AfD und Linke könne man vernachlässigen. Warum ist das so? Im Gespräch mit dem früheren NDR-Journalisten Stefan Lohr entfaltet Welzer seine Sichtweise: Ein Grund sei die Krise der Medien, die Verlagshäuser gerieten zunehmend unter Druck, bei Redakteuren (insbesondere Auslandskorrespondenten) werde massiv gespart, anstelle eigener redaktioneller Erkenntnisse stütze man sich zunehmend auf das Internet mit seinen fragwürdigen Quellen, oft auch Geheimdienstquellen. „Der journalistische Imperativ wandert von den Redaktionen zu den kaufmännischen Abteilungen der Verlage“, sagt Welzer. Es gehe dann nur noch um Reichweiten und Klickzahlen, folglich spielten Klamauk, Skandalisierungen und das An-den-Pranger-Stellen eine viel größere Bedeutung als ein ausgewogenes Ergebnis einer Recherche.



Besonders schlimm sind aus Welzers Sicht die „Comedians“, die mit Kabarettisten wie Gerhard Polt oder Dieter Hildebrandt aus der guten alten Zeit kaum noch etwas gemein hätten. Es gehe ihnen ums Lächerlich-Machen der politischen Figuren, um Bilder von Grimassen und merkwürdige Sätze. Die Oberfläche werde bewertet, nicht der Inhalt. „Das hat etwas von Mobbing und ist so billig“, meint der Soziologe. Man setze sich nicht mit Thesen auseinander, sondern man moralisiere. Welzers Analyse lautet, in Zeiten großer Verunsicherung, wie sie dieser Krieg in der Ukraine mit sich bringe, sei die Sehnsucht nach Eindeutigkeit groß, man wolle sich gegenseitig versichern, auf einer Wellenlänge zu liegen. Dabei wäre es aus seiner Sicht jetzt umso wichtiger, den Widerspruch herauszufordern und in Überlegungen einzubeziehen. Das geschehe aber nicht. Außerdem könne es gar keine Eindeutigkeit geben. „Niemand kann ernsthaft sagen, wie der Krieg in der Ukraine ausgeht. Solche Ereignisse haben dann eine Eigendynamik.“

Autor widerspricht sich mit Auftritt selbst

In der Veranstaltung mit bald 200 Zuhörern dominiert die Haltung, dass man die Waffenlieferungen an die Ukraine einstellen sollte. Viele hier haben einen entsprechenden „Friedensappell“ unterschrieben, viele sehen sich in der Tradition der Entspannungspolitik von Willy Brandt. Und Welzer selbst, der sich hier offenbar heimisch fühlt und sagt „Wir sind ja hier unter uns“, widerfahren dann Positionen, die seiner eigenen Theorie widersprechen. Er betont, dass man dem Philosophen Jürgen Habermas nie unterstellen dürfe, eigene Interessen zu haben – „man muss ihn an seinen Texten messen“.

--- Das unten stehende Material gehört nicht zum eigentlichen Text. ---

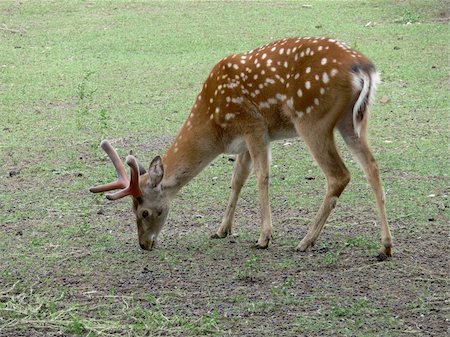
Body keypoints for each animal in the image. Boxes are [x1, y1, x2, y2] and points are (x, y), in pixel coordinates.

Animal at [90, 36, 394, 258]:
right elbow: (237, 179)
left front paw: (264, 237)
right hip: (354, 121)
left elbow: (262, 177)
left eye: (144, 211)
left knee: (339, 174)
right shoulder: (244, 142)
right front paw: (222, 229)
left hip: (312, 118)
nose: (144, 244)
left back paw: (306, 241)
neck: (216, 128)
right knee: (372, 166)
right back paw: (386, 245)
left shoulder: (253, 126)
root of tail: (363, 68)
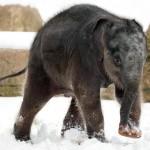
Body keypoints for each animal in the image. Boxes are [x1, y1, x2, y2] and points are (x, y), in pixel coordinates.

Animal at [13, 3, 148, 142]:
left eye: (145, 59)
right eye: (117, 60)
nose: (127, 131)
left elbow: (124, 93)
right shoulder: (83, 59)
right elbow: (88, 95)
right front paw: (102, 142)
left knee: (74, 100)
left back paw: (72, 137)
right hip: (40, 65)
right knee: (35, 99)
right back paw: (24, 140)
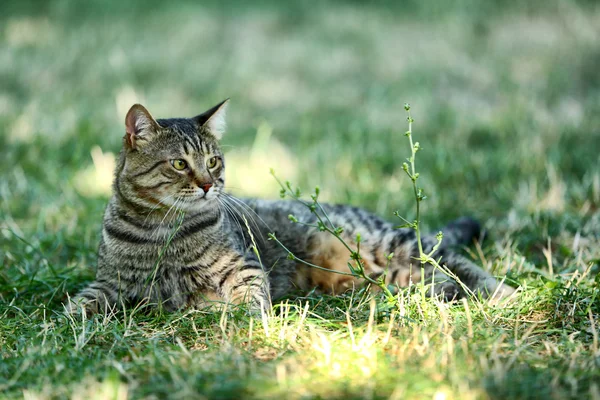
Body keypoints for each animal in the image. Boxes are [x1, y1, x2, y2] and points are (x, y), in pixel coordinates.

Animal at [67, 100, 516, 316]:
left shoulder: (243, 268)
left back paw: (506, 296)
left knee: (455, 260)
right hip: (392, 276)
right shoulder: (110, 284)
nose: (210, 185)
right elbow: (79, 302)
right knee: (439, 280)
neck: (160, 229)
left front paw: (250, 325)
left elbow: (251, 300)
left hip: (388, 243)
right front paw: (61, 320)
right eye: (179, 164)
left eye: (213, 161)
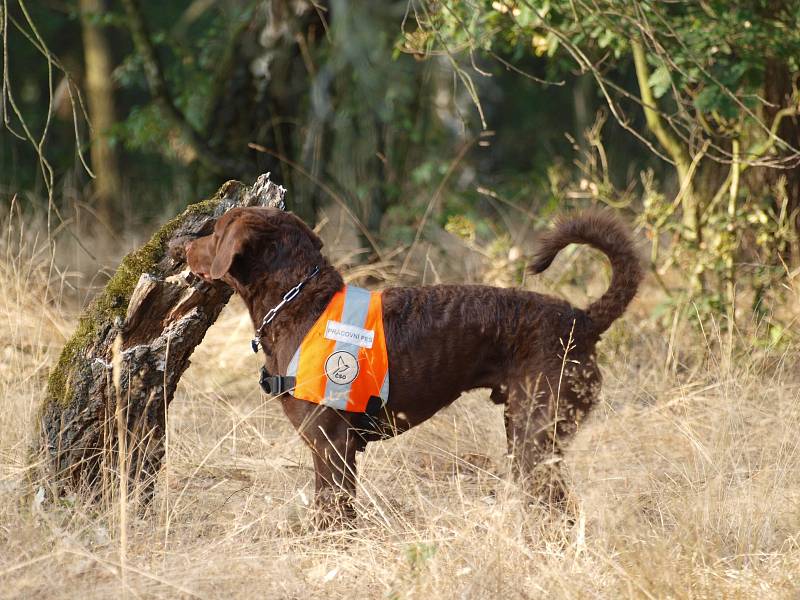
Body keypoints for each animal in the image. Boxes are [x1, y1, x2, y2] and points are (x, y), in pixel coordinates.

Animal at [184, 206, 640, 520]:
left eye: (217, 232)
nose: (185, 245)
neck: (297, 301)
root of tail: (582, 319)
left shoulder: (331, 442)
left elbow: (332, 511)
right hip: (524, 429)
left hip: (537, 432)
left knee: (559, 506)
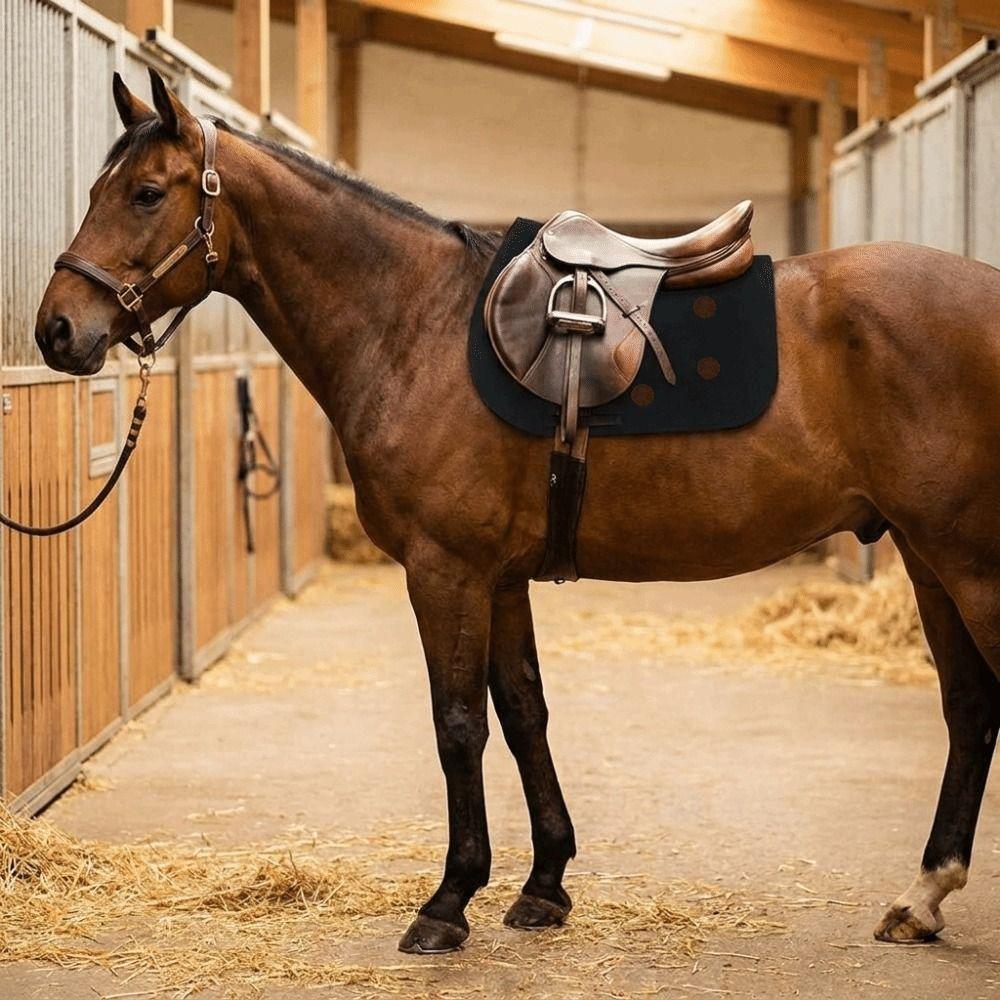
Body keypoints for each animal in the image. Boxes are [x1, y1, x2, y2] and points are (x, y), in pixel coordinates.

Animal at [33, 70, 1000, 954]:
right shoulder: (499, 579)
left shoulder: (445, 570)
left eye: (146, 193)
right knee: (968, 707)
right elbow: (524, 712)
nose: (57, 331)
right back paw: (921, 897)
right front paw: (543, 886)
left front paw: (448, 901)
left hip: (968, 564)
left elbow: (459, 725)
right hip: (926, 559)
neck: (412, 324)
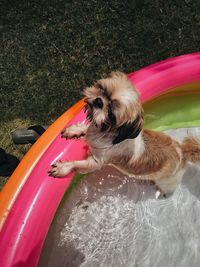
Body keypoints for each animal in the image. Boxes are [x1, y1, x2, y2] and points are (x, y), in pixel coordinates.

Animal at [49, 72, 200, 196]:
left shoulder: (96, 162)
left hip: (168, 181)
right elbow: (85, 129)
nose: (99, 101)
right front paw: (74, 131)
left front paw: (64, 167)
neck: (106, 133)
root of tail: (182, 151)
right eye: (103, 89)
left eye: (111, 114)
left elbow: (79, 164)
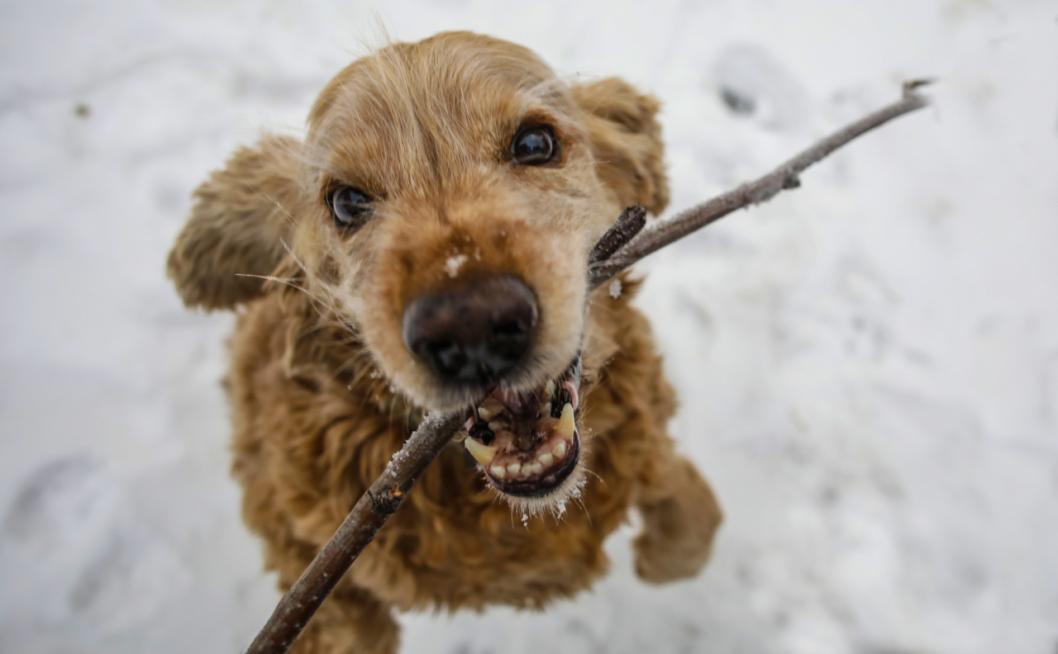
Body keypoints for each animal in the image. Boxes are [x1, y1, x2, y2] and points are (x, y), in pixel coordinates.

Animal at [167, 31, 719, 651]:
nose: (472, 327)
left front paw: (664, 546)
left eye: (535, 142)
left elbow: (690, 519)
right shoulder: (294, 543)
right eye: (346, 202)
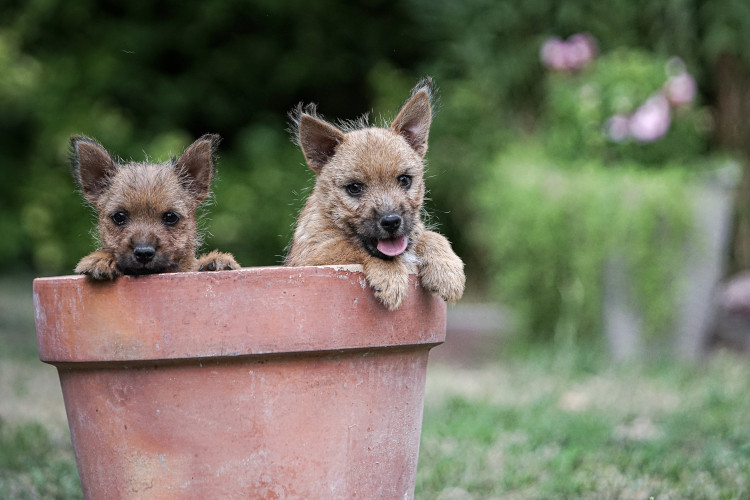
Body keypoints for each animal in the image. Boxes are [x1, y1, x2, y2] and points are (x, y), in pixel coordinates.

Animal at [286, 77, 464, 308]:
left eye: (404, 180)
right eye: (354, 188)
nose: (391, 222)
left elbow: (431, 235)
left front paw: (448, 270)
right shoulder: (310, 257)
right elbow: (349, 247)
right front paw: (391, 277)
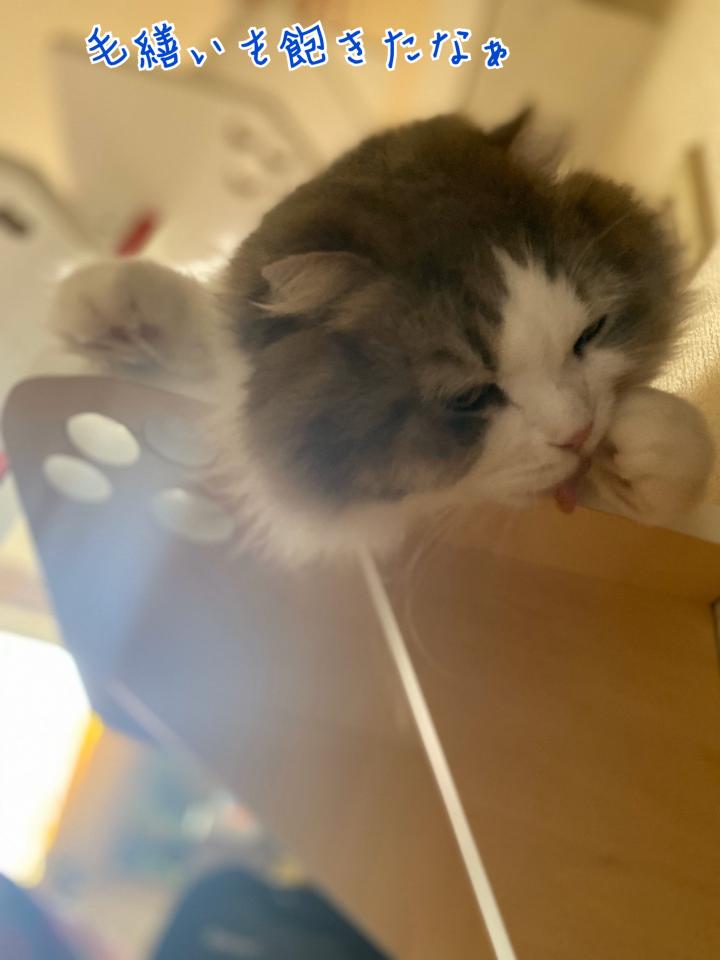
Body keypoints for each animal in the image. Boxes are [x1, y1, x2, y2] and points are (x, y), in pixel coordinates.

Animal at [52, 111, 715, 561]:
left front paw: (648, 442)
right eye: (469, 397)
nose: (579, 434)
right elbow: (208, 326)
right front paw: (106, 300)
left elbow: (685, 463)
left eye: (591, 333)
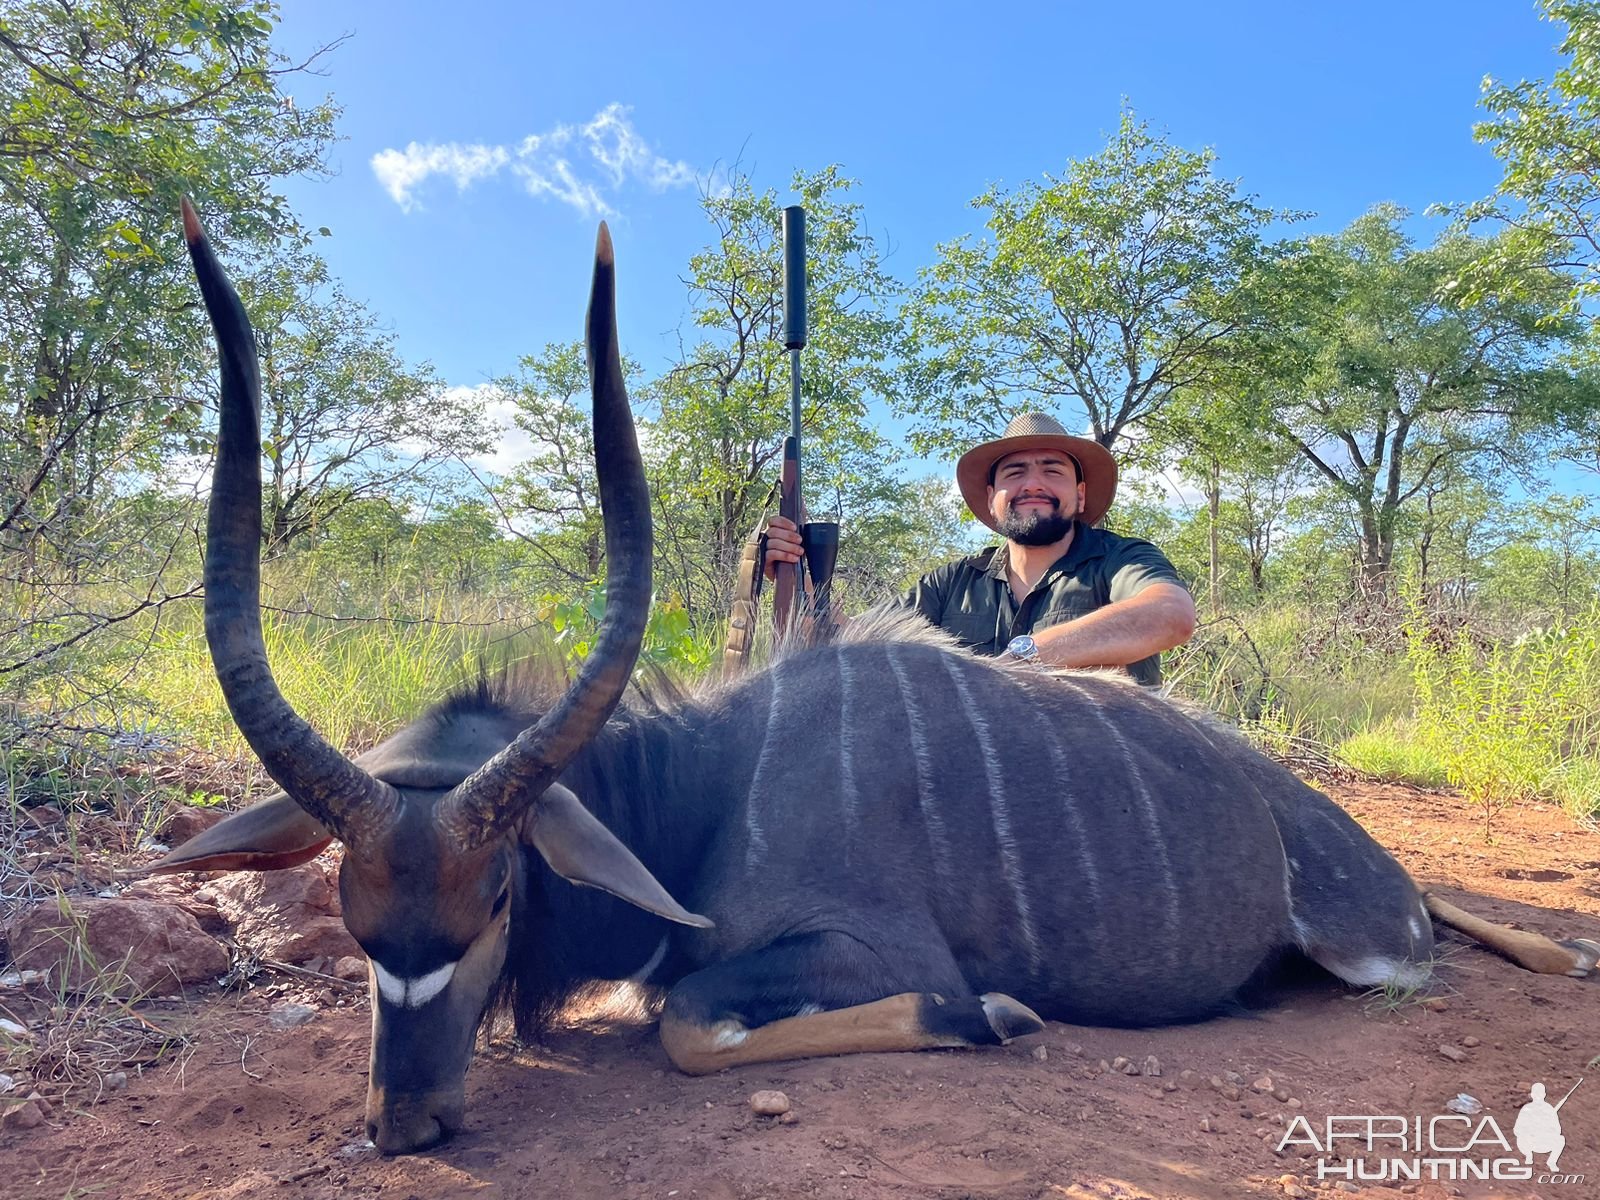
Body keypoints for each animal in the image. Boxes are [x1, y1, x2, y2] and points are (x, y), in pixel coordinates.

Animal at [159, 202, 1600, 1158]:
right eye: (355, 919)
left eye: (501, 893)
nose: (403, 1123)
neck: (703, 791)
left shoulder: (864, 948)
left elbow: (694, 1021)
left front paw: (1002, 1013)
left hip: (1371, 953)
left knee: (1414, 949)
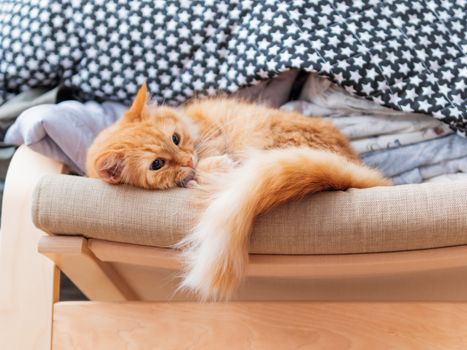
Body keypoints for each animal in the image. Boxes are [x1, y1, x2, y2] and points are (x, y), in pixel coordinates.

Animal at [87, 84, 392, 300]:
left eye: (175, 138)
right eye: (157, 164)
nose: (187, 161)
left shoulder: (212, 136)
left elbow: (210, 157)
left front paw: (207, 169)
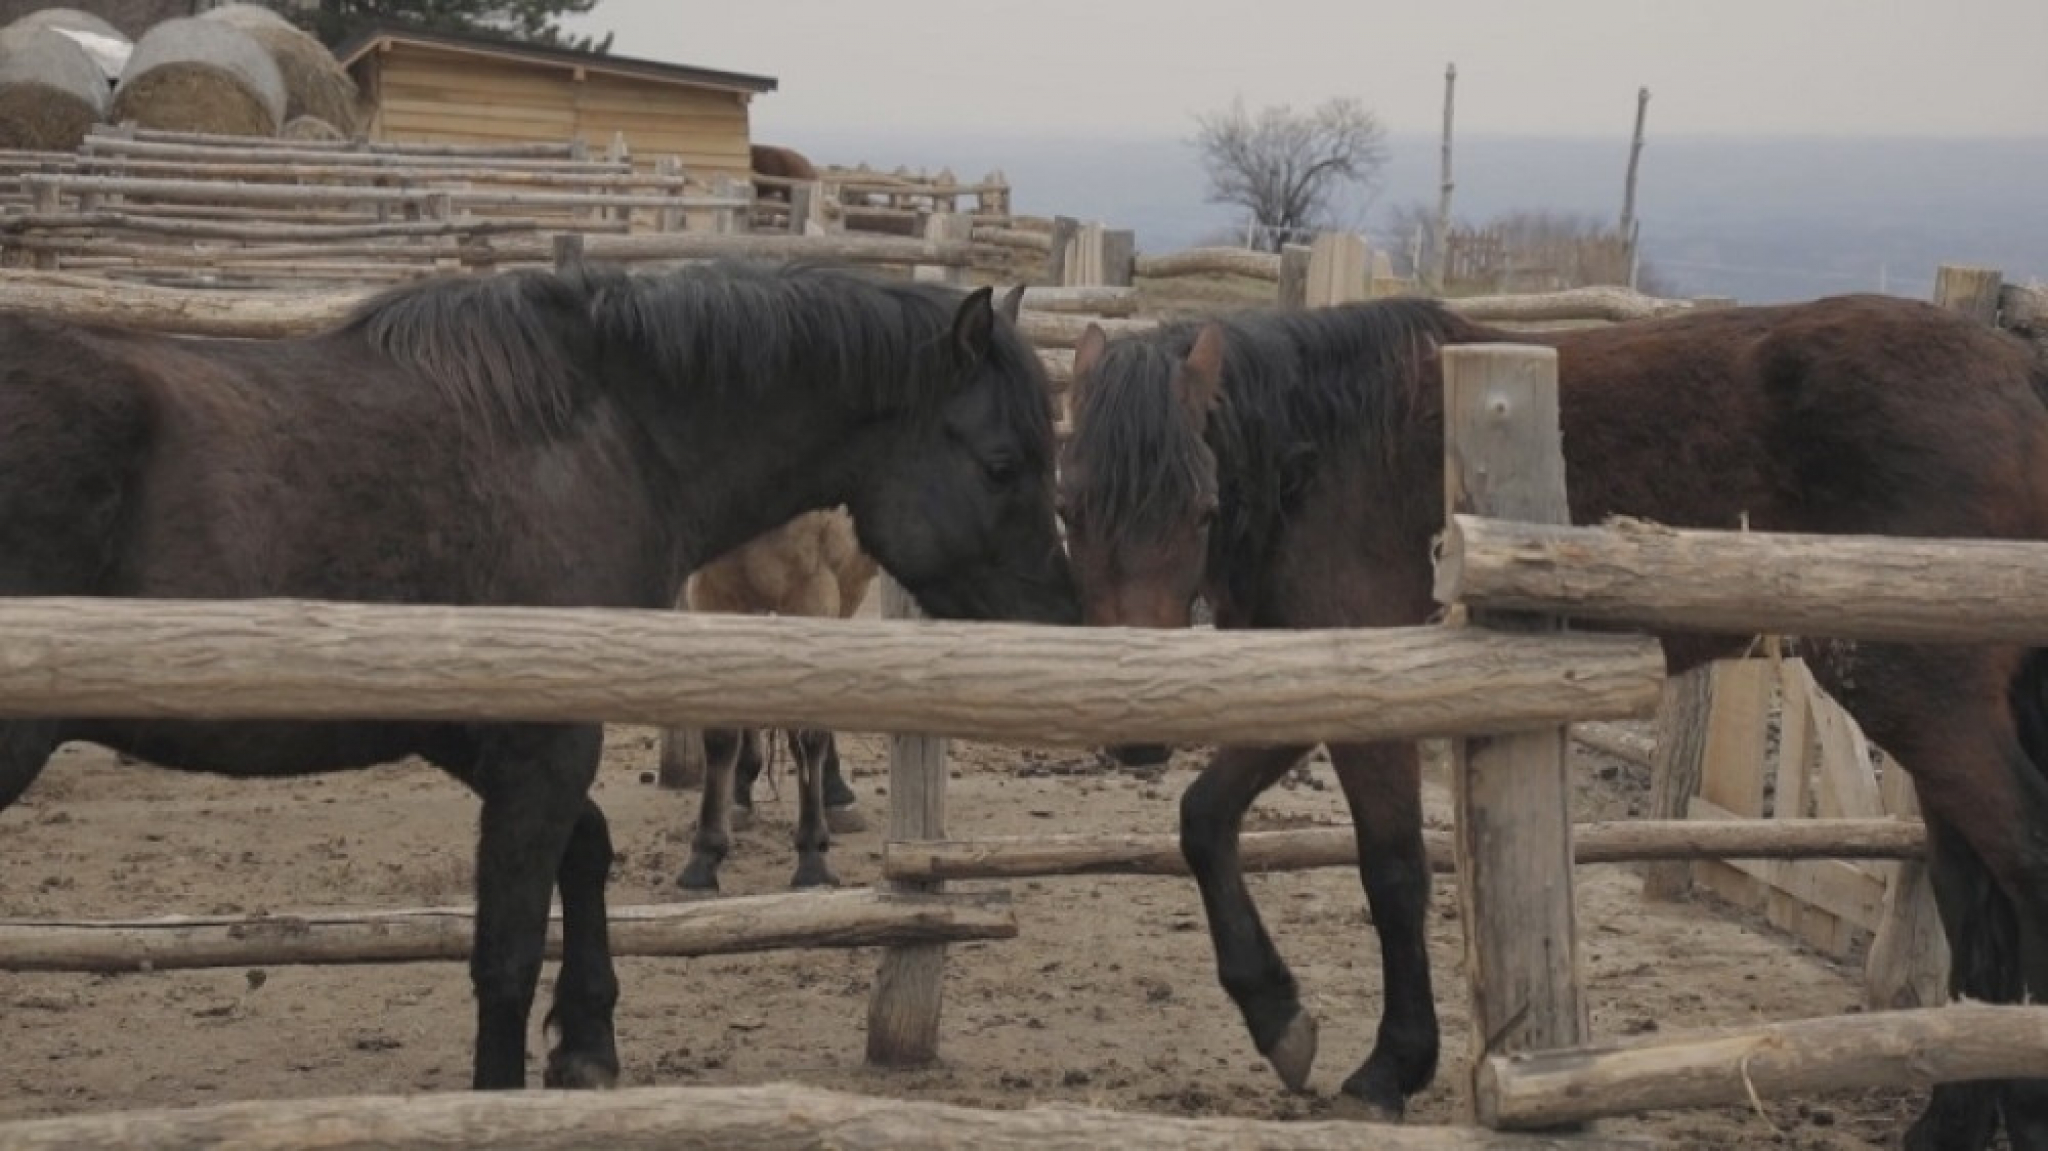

Auf der anderen Seite macht sich Welzer dann aber lustig über die Außenpolitiker Norbert Röttgen und Johann Wadepuhl, denn die sind ja zum einen in der CDU und zum anderen für die Unterstützung der Ukraine. Da zeigt Welzer dann plötzlich die Tendenzen, die er in seinem Buch vorher noch so heftig kritisiert hatte – und das Publikum applaudiert ihm noch dafür. Ob die Zuhörer den Widerspruch erkannt haben? Dass Welzers Auftritt und die Resonanz in der Veranstaltung gleichzeitig die These von der medialen Dominanz einer bestimmten Richtung widerlegen, wird in der langen Diskussion nicht angesprochen. Vielmehr gefällt man sich hier, man ist ja unter sich.